Toni Locy, formerly of USA Today, was found in contempt recently by a federal judge for refusing to reveal her confidential sources for a story about Steven Hatfill, the bioweapons scientist who is suing the government for naming him a “person of interest” in the 2001 anthrax cases. Former Attorney General John Ashcroft himself named Hatfill at a press conference, but whatever case the government was trying to build fell apart. Hatfill was never charged with anything. He has every legal right to sue the government and pursue his case. Hatfill’s lawyers feel forcing Locy to violate confidentiality will somehow further their case. They are pressing the issue for one simple reason: they can. There is no legal protection on confidentiality for journalists in federal court. They are not concerned with journalists’ ethical code; they just want to win. Would Hatfill’s lawyers try to force other lawyers to abandon attorney-client privilege? They wouldn’t think of it.

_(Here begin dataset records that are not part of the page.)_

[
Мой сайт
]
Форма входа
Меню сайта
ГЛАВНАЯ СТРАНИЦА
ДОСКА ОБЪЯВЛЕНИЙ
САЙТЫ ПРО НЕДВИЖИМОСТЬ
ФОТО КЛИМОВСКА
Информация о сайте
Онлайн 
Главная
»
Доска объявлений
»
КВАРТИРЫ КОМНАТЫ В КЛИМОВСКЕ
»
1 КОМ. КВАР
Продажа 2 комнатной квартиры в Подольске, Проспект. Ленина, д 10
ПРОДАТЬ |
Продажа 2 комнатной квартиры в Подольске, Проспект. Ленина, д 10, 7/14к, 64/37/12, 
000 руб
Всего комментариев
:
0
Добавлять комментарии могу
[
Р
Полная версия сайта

But Locy faces jail time and steep fines. U.S. District Court Judge Reggie Walton even tried to forbid USA Today from paying those fines. An appeals court overruled him, thankfully, but the fact that Locy is in this position at all is appalling. Similar cases have popped up in federal courts in Washington, D.C., Illinois, California, and elsewhere.
Critics kick around a standard series of questions regarding the creation of a federal shield law. Should journalists be granted shield protections for any story they write, whether about a corrupt politician or the moment’s plummeting celebrity? Who is a journalist, anyway? These are legitimate concerns. But they can be resolved with healthy debate. Another question that gets asked also has an answer: Are we really missing any stories without a federal shield law?

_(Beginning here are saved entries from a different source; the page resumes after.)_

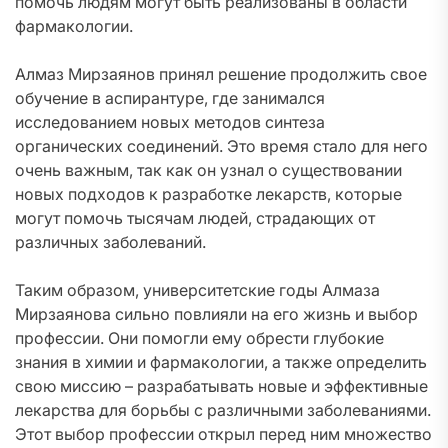
помочь людям могут быть реализованы в области
фармакологии.
Алмаз Мирзаянов принял решение продолжить свое
обучение в аспирантуре, где занимался
исследованием новых методов синтеза
органических соединений. Это время стало для него
очень важным, так как он узнал о существовании
новых подходов к разработке лекарств, которые
могут помочь тысячам людей, страдающих от
различных заболеваний.
Таким образом, университетские годы Алмаза
Мирзаянова сильно повлияли на его жизнь и выбор
профессии. Они помогли ему обрести глубокие
знания в химии и фармакологии, а также определить
свою миссию – разрабатывать новые и эффективные
лекарства для борьбы с различными заболеваниями.
Этот выбор профессии открыл перед ним множество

In truth, we don’t know exactly what stories we are missing. But it’s a safe assumption that as the risk of identification increases, fewer sources will come forward, and the public will have less information. Many questions raised about shield laws divert the discussion away from the fundamental point: the shield-law privilege is vital because it makes reporters neutral parties in any legal problems sources may encounter. That is its great function and sole purpose. Sources must know that by coming forth with information, they risk consequences. They will be sought out. However, they must also know that reporters will not reveal their names.
Unlike Judy Miller and Toni Locy and many others through the years, I had shield protection in the Chiquita case. Ohio’s shield law reads:
No person engaged in the work of, or connected with, or employed by any newspaper or any press association for the purpose of gathering, procuring, compiling, editing, disseminating, or publishing news shall be required to disclose the source of any information procured or obtained by such person in the course of his employment, in any legal proceeding, trial, or investigation before any court, grand jury, petit jury, or any officer thereof, before the presiding officer of any tribunal, or his agent, or before any commission, department, division, or bureau of this state, or before any county or municipal body, officer or committee thereof.
Nowhere in the legislation does it state the stories must meet some standard of societal importance. Or that the sources must meet some standard of ethical behavior. It’s a blanket privilege. And Ohio’s legal system has not collapsed since the shield law’s passage, back in 1953.
Of course, the Chiquita fiasco was by no means a simple shield-law case. Prosecutors went looking for chinks in the shield law in part because Mike Gallagher wasn’t just protecting sources. He broke the law. Gannett had no choice but to fire him. Facing prosecution, Gallagher quickly cashed in the only chit he had: he rolled on sources. He pleaded guilty to felonies, received probation, and promptly left journalism.